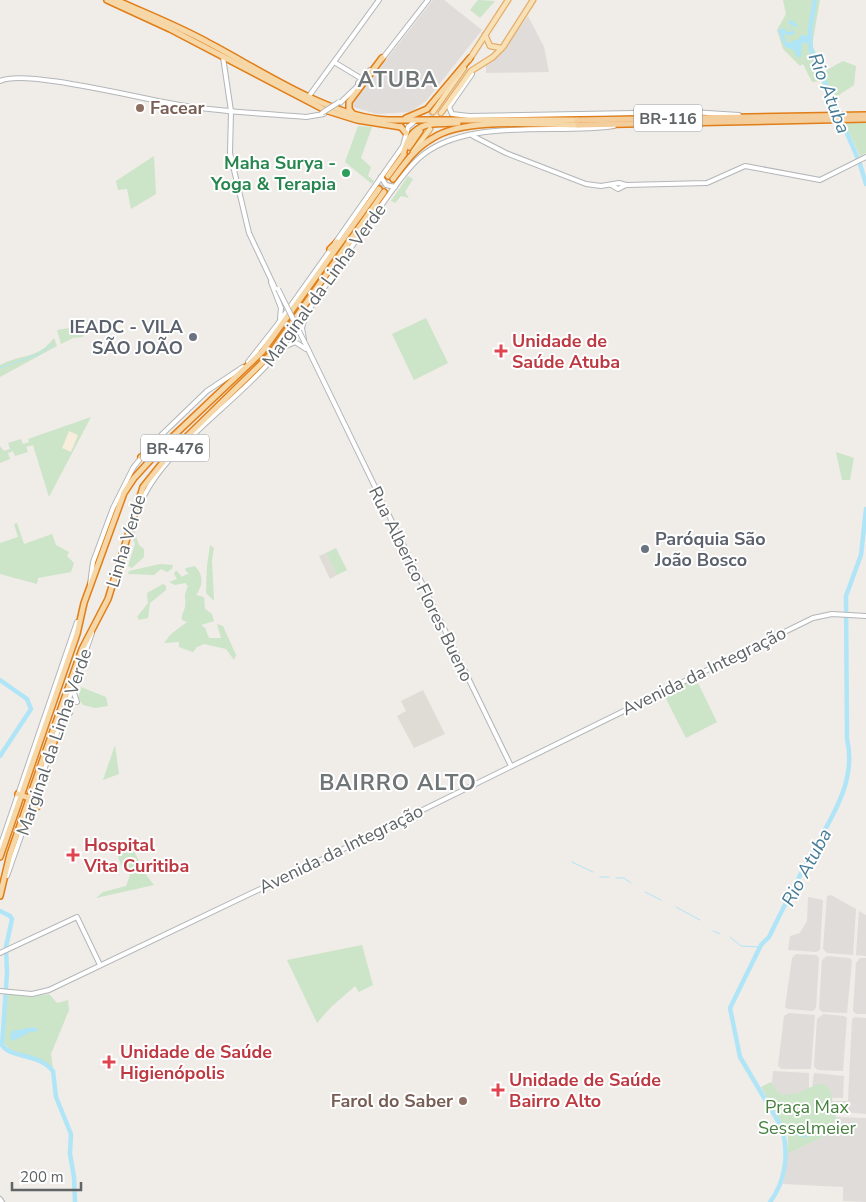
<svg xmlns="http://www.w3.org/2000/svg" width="866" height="1202" font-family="'Nunito Sans',sans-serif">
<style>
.industrial{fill:#dfdcda}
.education{fill:#dfdcd6}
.green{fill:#cce4c7}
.sand{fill:#f8ecdb}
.water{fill:#b0e5f7}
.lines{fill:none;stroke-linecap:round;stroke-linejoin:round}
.stream{stroke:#b0e5f7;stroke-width:1}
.river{stroke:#b0e5f7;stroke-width:4.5}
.trunk-tunnel{stroke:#cccac8;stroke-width:5;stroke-dasharray:5 2.5;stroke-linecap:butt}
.secondary-casing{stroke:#b2b6b9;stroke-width:6}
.primary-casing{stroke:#e4ad6c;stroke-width:7}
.trunk-casing{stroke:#e17e17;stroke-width:8}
.motorway-casing{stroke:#e17e17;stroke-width:8}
.secondary{stroke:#fff;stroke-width:4}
.primary{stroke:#f8e1b5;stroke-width:4.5}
.trunk{stroke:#f6d7a8;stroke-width:5}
.motorway{stroke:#f3cd9b;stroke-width:5}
.secondary-bridge-casing{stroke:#b2b6b9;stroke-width:6;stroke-linecap:butt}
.secondary-bridge{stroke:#fff;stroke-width:4}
.education-dot{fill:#8d6e63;stroke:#fff;stroke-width:2}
.leisure-dot{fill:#2e9e5b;stroke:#fff;stroke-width:2}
.worship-dot{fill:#6b7280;stroke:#fff;stroke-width:2}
.health-dot{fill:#e0444e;stroke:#fff;stroke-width:2}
.labels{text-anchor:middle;stroke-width:4;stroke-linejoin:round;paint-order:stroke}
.shield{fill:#fff;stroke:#8f9294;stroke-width:1}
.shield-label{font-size:16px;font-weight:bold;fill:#5f6466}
.education-label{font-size:18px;font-weight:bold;fill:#785e54;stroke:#fff;text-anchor:start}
.leisure-label{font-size:18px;font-weight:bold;fill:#27864d;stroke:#fff;text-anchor:end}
.street-label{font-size:18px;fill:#5f6466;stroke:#fff}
.worship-label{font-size:18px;font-weight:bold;fill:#5b616d;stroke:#fff;text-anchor:end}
.health-label{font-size:18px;font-weight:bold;fill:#be3a42;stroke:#fff;text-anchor:start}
.park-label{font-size:18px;fill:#457f3d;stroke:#fff}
.water-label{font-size:19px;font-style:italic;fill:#477c97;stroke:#fff}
.district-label{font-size:22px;font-weight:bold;letter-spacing:1px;fill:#707678;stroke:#fff}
</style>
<rect width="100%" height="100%" fill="#f0ece8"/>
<g class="industrial">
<polygon points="433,0 444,0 482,30 426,101 410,112 377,114 353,107 353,102"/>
<polygon points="528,16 544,47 549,72 486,73 486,65 504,50"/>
<polygon points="831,895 856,909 853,955 827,953 823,949 827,896"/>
<polygon points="808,897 823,900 820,950 816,952 788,950 790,936 800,933 807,921"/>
<polygon points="859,911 866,915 866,956 856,955"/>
<polygon points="796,954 816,955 819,958 816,1008 813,1011 788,1009 785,1007 792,958"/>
<polygon points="827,956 849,958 852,960 847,1013 822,1012 819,1009 822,960"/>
<polygon points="860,958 866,958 866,1014 856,1014 853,1011 856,963"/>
<polygon points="789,1013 815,1015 811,1069 782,1069 778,1066 784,1016"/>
<polygon points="823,1014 844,1016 847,1018 843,1071 818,1070 814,1067 817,1019"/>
<polygon points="855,1017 866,1018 866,1114 834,1111 831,1101 848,1101 852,1019"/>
<polygon points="773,1071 809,1073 809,1088 792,1096 780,1094 772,1084"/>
<polygon points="814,1073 844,1076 843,1098 831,1098 830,1089 812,1086"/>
<polygon points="836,1117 866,1118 866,1202 843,1201 843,1187 783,1184 787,1154 823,1137"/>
</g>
<g class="education">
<polygon points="326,553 337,575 330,579 319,556"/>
<polygon points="423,690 445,734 414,748 397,716 406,711 401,701"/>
</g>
<g class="green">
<polygon points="478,0 495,1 480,18 470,10"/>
<polygon points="783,0 820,0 812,45 825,71 843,61 856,66 854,85 830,101 821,81 812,82 803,64 800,66 783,49 777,30 786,14"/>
<polygon points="845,123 866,123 866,153 860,156"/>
<polygon points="358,126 372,127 361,158 371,167 368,176 374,181 372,184 345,162"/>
<polygon points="154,156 156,194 131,209 127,189 118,190 116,181"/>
<polygon points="408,176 413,179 405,192 409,198 401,196 395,203 391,201"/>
<polygon points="426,318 448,363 414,380 392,334"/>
<polygon points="87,325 83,337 73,338 61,344 57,330"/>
<path d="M 54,338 L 57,346 L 0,377 L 0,365 C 23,353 37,360 54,338 Z"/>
<polygon points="91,417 49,497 33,445 26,447 28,452 15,456 13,451 8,453 10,459 0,463 0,446 4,451 10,449 8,443 21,439 23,444 29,442 28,439"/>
<polygon points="836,452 854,458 850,480 842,480"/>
<polygon points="17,523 24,544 52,534 56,545 69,552 67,556 74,563 71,572 38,578 37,584 0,574 0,543 18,537 14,524"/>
<polygon points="134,530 139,545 144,549 144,557 132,568 128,566 135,544 131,532"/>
<polygon points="210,545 214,548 212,560 214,601 206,593 207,566"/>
<polygon points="336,548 347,570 337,575 326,553"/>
<polygon points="160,564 173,565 172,569 167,572 161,569 154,575 128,574 129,571"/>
<path d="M 195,566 C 203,575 204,584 196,595 L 204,597 L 205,609 L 212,614 L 214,621 L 201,625 L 205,628 L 209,638 L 221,638 L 217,624 L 223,626 L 236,655 L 234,660 L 226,649 L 204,644 L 197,647 L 193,652 L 179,647 L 179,642 L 164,643 L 171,634 L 187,622 L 182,620 C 181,614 184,612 185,607 C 187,596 182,600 188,586 L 185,583 L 175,585 L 169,582 L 177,579 L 174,574 L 176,570 L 182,577 L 187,574 L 190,575 L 185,570 L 186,568 Z"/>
<polygon points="163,584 166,586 166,590 150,603 148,618 139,620 137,617 148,603 147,593"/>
<polygon points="696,679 717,722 686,738 664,695"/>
<polygon points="81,687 106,697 108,706 95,708 83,705 78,698"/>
<polygon points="115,745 119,774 103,780"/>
<polygon points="130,841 143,871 154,885 96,898 103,892 126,886 130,875 122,867 118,857 127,842"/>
<polygon points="362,945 373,985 359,992 355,986 330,1008 317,1023 287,960"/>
<path d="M 6,993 L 31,997 L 49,994 L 57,1003 L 68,1000 L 69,1010 L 51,1054 L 53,1070 C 39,1053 14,1059 4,1043 Z"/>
<path d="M 771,1082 L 780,1094 C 801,1097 805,1086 823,1084 L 830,1089 L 836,1118 L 823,1137 L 787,1154 L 788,1137 L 761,1087 Z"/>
</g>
<polygon class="sand" points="69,431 78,435 71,452 62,448"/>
<g class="water">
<polygon points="788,20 793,21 800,28 789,24 795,33 789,36 783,33 787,43 799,39 801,35 808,36 808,43 802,43 801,57 797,57 794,50 785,47 778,30 784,28 787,32 792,32"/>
<polygon points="34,1027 39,1031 30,1032 13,1041 10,1038 12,1031"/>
<polygon points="805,1124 815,1126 818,1131 807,1135 807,1138 793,1134 793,1129"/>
</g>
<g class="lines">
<g class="stream">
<polyline points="0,368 39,354 53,344"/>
<polyline points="572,862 593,872"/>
<polyline points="600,877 609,877"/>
<polyline points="616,878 624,878 631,883"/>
<polyline points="645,892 661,900"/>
<polyline points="676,907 700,920"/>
<polyline points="713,931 720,934"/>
<polyline points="730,937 741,946 760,947"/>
</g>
<g class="river">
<polyline points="815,0 810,31 811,50 859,161 866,184"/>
<polyline points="0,680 27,699 31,709 0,756"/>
<path d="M 0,911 L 10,916 L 12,919 L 6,947 L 7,973 L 2,1045 C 11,1059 37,1052 53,1071 L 56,1097 L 71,1134 L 70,1154 L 74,1177 L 75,1202"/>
<path d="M 770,1202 C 786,1181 789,1153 782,1128 L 740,1057 L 730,1008 L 761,945 L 769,937 C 783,908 798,879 813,851 C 832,817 857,780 847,739 L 846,596 L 861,555 L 866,509"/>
</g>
<g class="trunk-tunnel">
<polyline points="422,128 433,112"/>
<polyline points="379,189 388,176"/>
</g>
<g class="secondary-casing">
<g id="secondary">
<polyline points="223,57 231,111 230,153 249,233 276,290"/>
<polyline points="382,59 428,0"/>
<polyline points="334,62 362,79"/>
<polyline points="472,74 449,107 452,114 469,116 692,112 739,115"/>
<path d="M 0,81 C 26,68 156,103 192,107 C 229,112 268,114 306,117 L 324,114"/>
<polyline points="358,83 370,70"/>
<polyline points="309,96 379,0"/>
<polyline points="340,103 361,83"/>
<polyline points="473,136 506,153 586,184 601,186 619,183 626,185 707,183 745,166 820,180 866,157"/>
<polyline points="381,177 386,185 395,187"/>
<polyline points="611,185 618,189 626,185"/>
<path d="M 364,228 C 383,206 397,179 418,159 C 464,116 556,135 614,126"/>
<polyline points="335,243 403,146 408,127 415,121"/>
<polyline points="271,282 281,308 280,318"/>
<polyline points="304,339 302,328 305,317"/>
<polyline points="304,341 511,766"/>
<polyline points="284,347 295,342 306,349"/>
<polyline points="248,362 277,325 331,249"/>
<path d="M 139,507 C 159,454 228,408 266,366 C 301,326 329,279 359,236"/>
<polyline points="90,584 93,562 113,508 133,468 151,445 207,391 243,367"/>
<polyline points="73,690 77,702"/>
<polyline points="64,718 70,713"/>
<polyline points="0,847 77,622"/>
<polyline points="7,876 92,633"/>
<polyline points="0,953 77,917 100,965"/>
<polyline points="0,991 32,994 49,990 325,858 813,618 832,614 866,616"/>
<polyline points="0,1199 2,1202"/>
</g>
</g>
<g class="primary-casing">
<g id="primary">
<polyline points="485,35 490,46 501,48"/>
<polyline points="469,60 508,0"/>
<polyline points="433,112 464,68"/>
<polyline points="441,113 471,71 493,57 503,47 533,0"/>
<polyline points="413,152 430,129"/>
</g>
</g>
<g class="trunk-casing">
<g id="trunk">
<polyline points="107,0 170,29 325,110 357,120 401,127"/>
<path d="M 116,0 C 147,14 178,26 207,42 C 259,69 330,118 388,120 L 577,120"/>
<polyline points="352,113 349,109 349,102 382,58"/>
<polyline points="406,118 427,109 470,58"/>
<polyline points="401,127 406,133"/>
<polyline points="409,147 420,131"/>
<path d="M 403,155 C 411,121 428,124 458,123"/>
<polyline points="388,176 404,154"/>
<path d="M 393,179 C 405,163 415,148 433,138 C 466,117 539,125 578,125"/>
<polyline points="355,238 365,228"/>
<polyline points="330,249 337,242"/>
<polyline points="141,457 164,442"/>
<polyline points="49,750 54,742"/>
<polyline points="18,794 37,801 38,806 29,813"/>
<polyline points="0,857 77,634 84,603 124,493 134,478 167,442 262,352 379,189"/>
<polyline points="0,896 10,854 44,756 82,649 108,599 143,487 171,452 269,356 384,192"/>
</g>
</g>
<g class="motorway-casing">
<g id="motorway">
<polyline points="577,120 866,115"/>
<polyline points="578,125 866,119"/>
</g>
</g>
<use href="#secondary" class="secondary"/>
<use href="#primary" class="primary"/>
<use href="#trunk" class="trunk"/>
<use href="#motorway" class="motorway"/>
<g class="secondary-bridge-casing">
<g id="secondary-bridge">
<polyline points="322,113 339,102"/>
<polyline points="278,289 304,341"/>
</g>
</g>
<use href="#secondary-bridge" class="secondary-bridge"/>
</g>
<g class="education-dot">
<circle cx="140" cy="108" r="5"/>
<circle cx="463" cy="1101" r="5"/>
</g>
<circle class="leisure-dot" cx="346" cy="173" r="5"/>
<g class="worship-dot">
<circle cx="193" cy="337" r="5"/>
<circle cx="645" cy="549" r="5"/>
</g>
<g class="health-dot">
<path d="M498.5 343.5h5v5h5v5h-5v5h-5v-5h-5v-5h5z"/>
<path d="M70.5 847.5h5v5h5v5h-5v5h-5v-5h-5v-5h5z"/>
<path d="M106.5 1054.5h5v5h5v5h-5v5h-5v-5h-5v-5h5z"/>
<path d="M495.5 1082.5h5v5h5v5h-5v5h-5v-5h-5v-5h5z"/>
</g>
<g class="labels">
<g class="shield">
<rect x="634" y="104.5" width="68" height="27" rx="4"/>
<rect x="141" y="434.5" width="68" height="27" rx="4"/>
</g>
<g class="shield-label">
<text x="668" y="124">BR-116</text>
<text x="175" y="454">BR-476</text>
</g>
<g class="education-label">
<text x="150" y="114">Facear</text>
<text x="453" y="1107" text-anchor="end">Farol do Saber</text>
</g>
<g class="leisure-label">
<text x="336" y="169">Maha Surya -<tspan x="336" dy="21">Yoga &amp; Terapia</tspan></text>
</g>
<g class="street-label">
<text transform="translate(324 285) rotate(-54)" y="6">Marginal da Linha Verde</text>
<text transform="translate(126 541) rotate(-73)" y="6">Linha Verde</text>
<text transform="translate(421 584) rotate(64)" y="6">Rua Alberico Flores Bueno</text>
<text transform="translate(704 671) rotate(-26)" y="6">Avenida da Integração</text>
<text transform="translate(54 742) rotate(-71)" y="6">Marginal da Linha Verde</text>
<text transform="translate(341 849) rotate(-26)" y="6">Avenida da Integração</text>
</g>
<g class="worship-label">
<text x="183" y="333">IEADC - VILA<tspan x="183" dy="21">SÃO JOÃO</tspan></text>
<text x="655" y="545" text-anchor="start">Paróquia São<tspan x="655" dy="21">João Bosco</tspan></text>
</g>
<g class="health-label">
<text x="512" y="347">Unidade de<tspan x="512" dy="21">Saúde Atuba</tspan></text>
<text x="84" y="851">Hospital<tspan x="84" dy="21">Vita Curitiba</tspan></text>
<text x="120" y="1058">Unidade de Saúde<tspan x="120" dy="21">Higienópolis</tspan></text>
<text x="509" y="1086">Unidade de Saúde<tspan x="509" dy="21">Bairro Alto</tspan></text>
</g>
<g class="park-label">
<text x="807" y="1113">Praça Max<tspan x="807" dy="21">Sesselmeier</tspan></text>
</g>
<g class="water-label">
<text transform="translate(830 93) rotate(69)" y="7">Rio Atuba</text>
<text transform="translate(806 867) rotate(-62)" y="7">Rio Atuba</text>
</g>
<g class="district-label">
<text x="398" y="87">ATUBA</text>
<text x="398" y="790">BAIRRO ALTO</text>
</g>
</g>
<path d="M12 1182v8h69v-8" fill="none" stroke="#5f6466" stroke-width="2.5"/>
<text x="20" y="1182" font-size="15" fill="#5f6466" stroke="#ffffff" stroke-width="4" paint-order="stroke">200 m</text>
</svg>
# # # #
### Task description
Copy out each line of the records that holds the string "lines".

### Expected output
.lines{fill:none;stroke-linecap:round;stroke-linejoin:round}
<g class="lines">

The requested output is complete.